Journal of Chemical Physics, Vol.120, No.11, 5432-5443, 2004
Isometric graphing and multidimensional scaling for reaction-diffusion modeling on regular and fractal surfaces with spatiotemporal pattern recognition
Heterogeneous surface reactions exhibiting complex spatiotemporal dynamics and patterns can be studied as processes involving reaction-diffusion mechanisms. In many realistic situations, the surface has fractal characteristics. This situation is studied by isometric graphing and multidimensional scaling (IGMDS) of fractal surfaces for extracting geodesic distances (i.e., shortest scaled distances that obtain edges of neighboring surface nodes and their interconnections) and the results obtained used to model effects of surface diffusion with nonlinear reactions.

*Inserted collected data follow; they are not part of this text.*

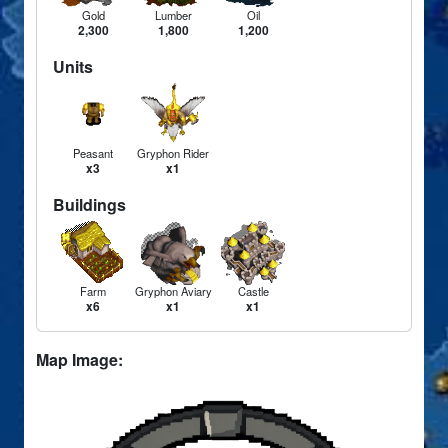
Gold
Lumber
Oil
2,300
1,800
1,200
Units
Peasant
Gryphon Rider
x3
x1
Buildings
Farm
Gryphon Aviary
Castle
x6
x1
x1
Map Image:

Further analysis of evolved spatiotemporal patterns may be carried out by IGMDS because high-dimensional snapshot data can be efficiently projected to a transformed subspace with reduced dimensions. Validation of the IGMDS methodology is carried out by comparing results with reduction capabilities of conventional principal component analysis for simple situations of reaction and diffusion on surfaces. The usefulness of the IGMDS methodology is shown for analysis of complex patterns formed on both regular and fractal surfaces, and using generic nonlinear reaction-diffusion systems following FitzHugh Nagumo and cubic reaction kinetics. The studies of these systems with nonlinear kinetics and noise show that effects of surface disorder due to fractality can become very relevant. The relevance is shown by studying properties of dynamical invariants in IGMDS component space, viz., the Lyapunov exponents and the KS entropy for interesting situations of spiral formation and turbulent patterns. (C) 2004 American Institute of Physics.